Como efetivar nossas propostas em algo possível de se materializar? É importante desdobra-los em ações concretas para que a gente possa, no encontro do ano que vem, avaliar como iremos avançar nessas temáticas.” explicou Oswaldo ao iniciar a atividade.

Rosangela, por sua vez, afirmou que local, data e cada intervenção foi criada para fortalecer o evento e deixar os participantes com uma mensagem de esperança “com a ideia da da independência também porque essa é uma data marcada pelo grito dos excluídos que tem tudo a ver com GT porque são as pessoas com as quais gente desenvolve o trabalho e faz pensamento, faz atividade.” completou ao explicar o histórico do local onde ocorrem as atividades.

Os presentes participaram ativamente da mesa-redonda, cada um com seu local de fala, como a técnica em educação básica, Elizabeth Silva, da Universidade Federal da Bahia, que destacou a necessidade da criação de uma memória dos encontros e discussões para que o GT Direitos Humanos se consolide de maneira mais concisa e também facilite a formação de grupos locais: “Só por existir esse encontro já é uma grande vitória de diversas lutas, infelizmente o GT de direitos humanos é recente e não é visto com toda seriedade que merece” afirmou.


A visibilidade e a atividade do Grupo de Trabalho já é um ponto abordado durante os últimos encontros do PROIFES. Na possibilidade real de expandir o olhar do movimento docente, o GT Direitos Humanos começou a ser construído ainda em 2017, a partir do entendimento que direitos humanos são construções diárias, históricas e de afirmações constantes no movimento docente para batalhas que se surgiram, principalmente, a partir de 2018.

Confira o depoimento de Oswaldo Negrão sobre o primeiro dia do IV Encontro Nacional e suas expectativas para o segundo dia:

Segundo dia de atividades

Após o devido descanso, o  segundo dia de encontro começou com muita troca de saberes, agora na sede do SIDIEDUTEC, em Curitiba.
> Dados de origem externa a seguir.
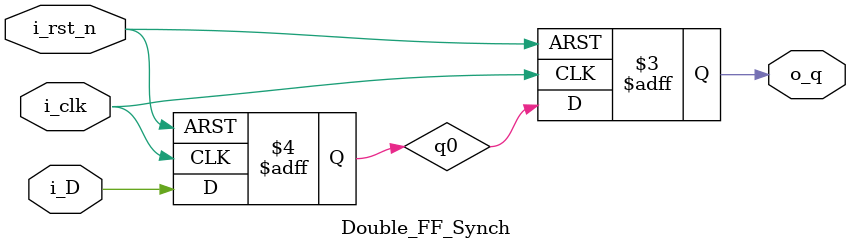
<source format=sv>


module Double_FF_Synch (

  input   logic   i_clk    ,                                  // Destination Clock 
  input   logic   i_rst_n  ,                                  // Active-Low Asynchronous Reset
  input   logic   i_D      ,                                  // Signal to be synchronized
  output  logic   o_q                                         // Synchronized Signal
  
);

  logic q0;

  always_ff @(posedge i_clk or negedge i_rst_n)
    begin

      if(!i_rst_n)
        begin
          
          q0  <= 'b0;
          o_q <= 'b0;
        
        end
      else
        begin
          
          q0  <= i_D;
          o_q <= q0;
        
        end
        
    end


endmodule 

</source>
Ao falar dobre descolonizar espaços de fala, o GT de Direitos Humanos se colocou aberto aqueles que se interessam pelas pautas das refugiadas. A agenda conversa com a perspectiva interseccional e os relatos de várias realidades e postas sobre a violência a privação de direitos básicos.
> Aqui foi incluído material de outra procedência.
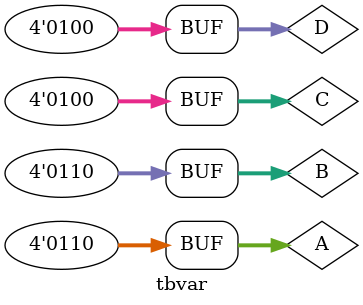
<source format=v>
 `timescale 1ns/1ns
module tbvar;
    reg [3:0] A, B, C, D;
    wire [7:0] var;
    var_calculator ut(A, B, C, D, var);

    initial begin
	A = 4'b1000;  B = 4'b0101;  C = 4'b0011; D = 4'b0110;
	#100;
	A = 4'b0010;  B = 4'b1001;  C = 4'b0111; D = 4'b1100;  
	#100;
	A = 4'b0110;  B = 4'b0110;  C = 4'b0100; D = 4'b0100;   
	#100;
    end
endmodule

</source>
Ao longo de toda a manhã, as presentes e os presentes abordaram o feminismo popular e questionaram: como estamos lidando com isso dentro dos espaços universitários?

Os trabalhos seguiram até às 12 horas, onde propuseram diversos direcionamentos para repassarem aos seus sindicatos. A expectativa agora é trazer novos feedbacks até a próxima reunião do Conselho Deliberativo para, no próximo encontro nacional, implementarem o que for disposto.